Then, as the extent of the outbreak became clearer, you may have gone through a much more pessimistic period, thinking there was no option but to cancel your event.
But hopefully you’re now in a much better position and, like others, asking how you can digitally deliver the event you’d planned, in a world where so many are working from their living rooms.
Starting from the right place
This is the point where it’s tempting to look at your event programme, and ask what a digital version of each aspect looks like. So you had a drinks reception, dinner, two keynote speakers with Q&As, a networking session over coffee, and lunch? All you need to ask is how to do a digital drinks reception, digital dinner, digital keynotes and Q&As, digital networking session, digital coffee and digital lunch. Right?
This is where it’s very easy to end up. But asking how to do your face-to-face event components digitally is the wrong question. This is where it’s helpful to take a step back, and follow the Simon Sinek principle: Start With Why (if you haven’t seen his brilliant TED talk, it’s 15 minutes well spent).
Instead of starting with ‘what’ – the face-to-face event you’d planned – it’s helpful to go back to ‘why’: what was the purpose of your event in the first place? It may have been to have nice coffee and drinks (in which case, fair play to you). But for most of us it will have been for bigger objectives as part of our work: perhaps to help people collaborate on a project; to introduce people or build relationships as part of a team; or to share important findings.
At Kaleidoscope we’ve been using digital events to deliver goals for a while, and we’re pleased to receive positive feedback on those. More than 90% of participants would recommend our digital events, and in particular people often describe our events as interactive, engaging and accessible.
We’ve been building on that in recent weeks, planning digital conferences to achieve the goals that would have been achieved with face-to-face events. We’ve looked at the details: from how to maximise interaction opportunities in an effective way; to how to make content engaging; to how to ensure that any events are based on what participants have told us they want to discuss.
I’m excited by the possibilities in designing digital events – which have also helped me to see some of the limitations of face-to-face events.
For instance, when there’s lots of video content, rather than having everyone sit and watch it at the same time, give people a chance to watch it ahead of the event. That way, the events themselves can focus on interaction, discussion and debate.
Like many people, I was tempted to feel a real sense of loss when it became apparent that we weren’t going to be able to do face to face events for a while. But now I’m excited by the possibilities in designing digital events – which have also helped me to see some of the limitations of face-to-face events.
For example, how many Q&A sessions have you sat in where you’ve barely had time to even process your thoughts and questions before the session is over? With a digital event, by making content available in advance, it gives people a chance to process, reflect, do further research if necessary, and come to a live session much better equipped for a nuanced, meaningful discussion.

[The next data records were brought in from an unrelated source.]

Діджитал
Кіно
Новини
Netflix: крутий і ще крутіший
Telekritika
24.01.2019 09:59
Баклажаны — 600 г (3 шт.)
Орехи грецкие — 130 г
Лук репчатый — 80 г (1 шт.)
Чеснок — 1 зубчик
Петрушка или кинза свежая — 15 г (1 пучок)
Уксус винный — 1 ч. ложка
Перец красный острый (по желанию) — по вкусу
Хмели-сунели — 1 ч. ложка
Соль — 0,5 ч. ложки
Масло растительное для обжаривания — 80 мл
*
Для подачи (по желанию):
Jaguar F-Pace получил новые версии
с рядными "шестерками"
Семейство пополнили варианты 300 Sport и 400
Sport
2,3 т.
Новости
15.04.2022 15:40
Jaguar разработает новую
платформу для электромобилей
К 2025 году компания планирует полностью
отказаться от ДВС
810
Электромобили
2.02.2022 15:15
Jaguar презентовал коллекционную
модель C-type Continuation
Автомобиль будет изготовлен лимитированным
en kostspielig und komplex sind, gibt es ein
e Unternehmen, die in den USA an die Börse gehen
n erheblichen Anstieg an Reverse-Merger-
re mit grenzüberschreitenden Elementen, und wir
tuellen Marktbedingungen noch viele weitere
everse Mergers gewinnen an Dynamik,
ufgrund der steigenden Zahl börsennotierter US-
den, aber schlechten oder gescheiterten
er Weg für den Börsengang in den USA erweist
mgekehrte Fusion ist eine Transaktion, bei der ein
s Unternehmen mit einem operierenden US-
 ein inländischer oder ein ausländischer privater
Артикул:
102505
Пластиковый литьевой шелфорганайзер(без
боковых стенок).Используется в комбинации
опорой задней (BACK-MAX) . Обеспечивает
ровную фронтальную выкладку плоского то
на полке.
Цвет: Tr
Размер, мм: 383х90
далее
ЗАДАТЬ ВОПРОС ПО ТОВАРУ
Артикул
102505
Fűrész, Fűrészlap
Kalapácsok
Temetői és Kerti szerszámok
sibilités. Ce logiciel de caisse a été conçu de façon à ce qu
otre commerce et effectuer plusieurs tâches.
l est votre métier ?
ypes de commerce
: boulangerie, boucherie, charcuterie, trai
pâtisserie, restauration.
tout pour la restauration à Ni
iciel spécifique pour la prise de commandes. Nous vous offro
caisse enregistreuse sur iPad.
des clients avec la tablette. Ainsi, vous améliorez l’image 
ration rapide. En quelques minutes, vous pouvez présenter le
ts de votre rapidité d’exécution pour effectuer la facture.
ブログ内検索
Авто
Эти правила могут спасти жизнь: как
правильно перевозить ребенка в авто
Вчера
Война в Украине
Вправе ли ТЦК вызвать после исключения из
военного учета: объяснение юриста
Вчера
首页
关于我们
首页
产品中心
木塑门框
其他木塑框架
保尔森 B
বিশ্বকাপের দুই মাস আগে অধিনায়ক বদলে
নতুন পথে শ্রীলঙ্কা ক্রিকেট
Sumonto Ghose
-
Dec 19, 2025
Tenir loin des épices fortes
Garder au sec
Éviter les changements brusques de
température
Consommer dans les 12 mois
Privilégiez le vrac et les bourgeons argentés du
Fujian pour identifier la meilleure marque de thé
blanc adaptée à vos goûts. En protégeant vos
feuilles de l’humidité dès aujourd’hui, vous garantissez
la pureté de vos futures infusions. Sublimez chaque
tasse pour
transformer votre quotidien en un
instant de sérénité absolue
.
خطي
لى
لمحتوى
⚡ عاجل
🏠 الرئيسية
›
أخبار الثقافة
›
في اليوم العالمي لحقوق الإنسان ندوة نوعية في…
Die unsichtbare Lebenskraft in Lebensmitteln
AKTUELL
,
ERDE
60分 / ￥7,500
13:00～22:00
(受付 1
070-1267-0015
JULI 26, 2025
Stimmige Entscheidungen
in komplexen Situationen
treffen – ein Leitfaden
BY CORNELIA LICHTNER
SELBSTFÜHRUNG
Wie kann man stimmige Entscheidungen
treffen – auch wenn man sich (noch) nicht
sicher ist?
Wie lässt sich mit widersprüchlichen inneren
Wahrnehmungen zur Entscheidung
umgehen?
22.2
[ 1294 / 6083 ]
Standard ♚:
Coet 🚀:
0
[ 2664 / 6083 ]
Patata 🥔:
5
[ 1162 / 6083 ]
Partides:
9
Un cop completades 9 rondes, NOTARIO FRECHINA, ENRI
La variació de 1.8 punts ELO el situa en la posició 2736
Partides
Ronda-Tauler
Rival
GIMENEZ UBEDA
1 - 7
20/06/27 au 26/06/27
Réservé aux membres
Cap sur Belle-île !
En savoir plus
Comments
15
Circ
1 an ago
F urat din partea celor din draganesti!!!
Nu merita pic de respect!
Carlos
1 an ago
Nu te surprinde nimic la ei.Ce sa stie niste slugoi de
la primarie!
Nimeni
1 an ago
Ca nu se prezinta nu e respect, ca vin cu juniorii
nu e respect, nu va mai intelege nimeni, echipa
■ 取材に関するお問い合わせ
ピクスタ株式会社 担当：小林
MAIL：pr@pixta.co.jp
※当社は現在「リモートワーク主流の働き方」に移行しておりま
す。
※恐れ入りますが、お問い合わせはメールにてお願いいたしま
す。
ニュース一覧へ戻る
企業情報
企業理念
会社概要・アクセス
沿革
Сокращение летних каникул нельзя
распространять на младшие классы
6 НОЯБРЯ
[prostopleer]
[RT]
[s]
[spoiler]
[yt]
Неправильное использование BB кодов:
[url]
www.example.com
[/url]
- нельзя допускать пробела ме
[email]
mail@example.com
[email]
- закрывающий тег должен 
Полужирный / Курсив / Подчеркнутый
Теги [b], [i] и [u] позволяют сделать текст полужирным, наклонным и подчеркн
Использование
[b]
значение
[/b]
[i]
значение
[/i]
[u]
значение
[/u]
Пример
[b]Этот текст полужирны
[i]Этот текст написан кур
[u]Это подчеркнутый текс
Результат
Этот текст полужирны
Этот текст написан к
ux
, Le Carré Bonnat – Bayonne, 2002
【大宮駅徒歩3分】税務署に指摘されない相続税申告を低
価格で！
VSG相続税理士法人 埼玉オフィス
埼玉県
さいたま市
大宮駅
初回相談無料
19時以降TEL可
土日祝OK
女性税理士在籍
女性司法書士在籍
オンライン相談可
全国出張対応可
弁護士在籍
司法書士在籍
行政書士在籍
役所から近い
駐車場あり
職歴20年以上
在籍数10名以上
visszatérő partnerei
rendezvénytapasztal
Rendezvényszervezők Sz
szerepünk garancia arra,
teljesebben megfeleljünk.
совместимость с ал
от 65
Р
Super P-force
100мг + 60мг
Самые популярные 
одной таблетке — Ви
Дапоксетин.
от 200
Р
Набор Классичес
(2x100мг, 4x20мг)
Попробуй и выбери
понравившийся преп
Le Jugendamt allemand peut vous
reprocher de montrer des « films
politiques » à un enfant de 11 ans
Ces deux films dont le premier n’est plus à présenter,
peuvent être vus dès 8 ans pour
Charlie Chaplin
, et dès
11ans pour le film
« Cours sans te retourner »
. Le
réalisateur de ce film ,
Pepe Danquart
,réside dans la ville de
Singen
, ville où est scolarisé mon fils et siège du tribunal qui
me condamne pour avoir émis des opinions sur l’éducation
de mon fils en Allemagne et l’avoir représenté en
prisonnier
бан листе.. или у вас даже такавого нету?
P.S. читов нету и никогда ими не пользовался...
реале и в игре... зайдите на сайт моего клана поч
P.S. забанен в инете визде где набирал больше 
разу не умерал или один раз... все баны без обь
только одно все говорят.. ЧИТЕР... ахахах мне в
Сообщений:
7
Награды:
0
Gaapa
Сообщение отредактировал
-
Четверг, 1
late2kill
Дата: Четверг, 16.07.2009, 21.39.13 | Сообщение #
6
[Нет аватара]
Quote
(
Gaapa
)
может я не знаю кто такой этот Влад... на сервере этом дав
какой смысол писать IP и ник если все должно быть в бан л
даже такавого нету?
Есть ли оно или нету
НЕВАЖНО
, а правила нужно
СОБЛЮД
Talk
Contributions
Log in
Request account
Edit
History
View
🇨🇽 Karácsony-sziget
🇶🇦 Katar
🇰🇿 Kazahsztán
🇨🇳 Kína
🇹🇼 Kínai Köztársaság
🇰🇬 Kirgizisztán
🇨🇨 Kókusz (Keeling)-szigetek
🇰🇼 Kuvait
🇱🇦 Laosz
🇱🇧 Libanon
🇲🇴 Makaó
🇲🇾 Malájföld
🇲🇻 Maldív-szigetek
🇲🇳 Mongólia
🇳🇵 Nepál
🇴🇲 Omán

I’d encourage everyone to try and make this shift in mindset. This time is not about trying to use technology to compensate for the different things you could’ve done in a face to face event; it’s about seeing what opportunities there are to use technology to achieve those same goals.
Asking this question and designing programmes accordingly has been a source of encouragement in a rapidly changing world, reminding me that Kaleidoscope’s goal remains unchanged and unhindered. In a digital world of remote working, we’re continuing to bring people together to improve health and care.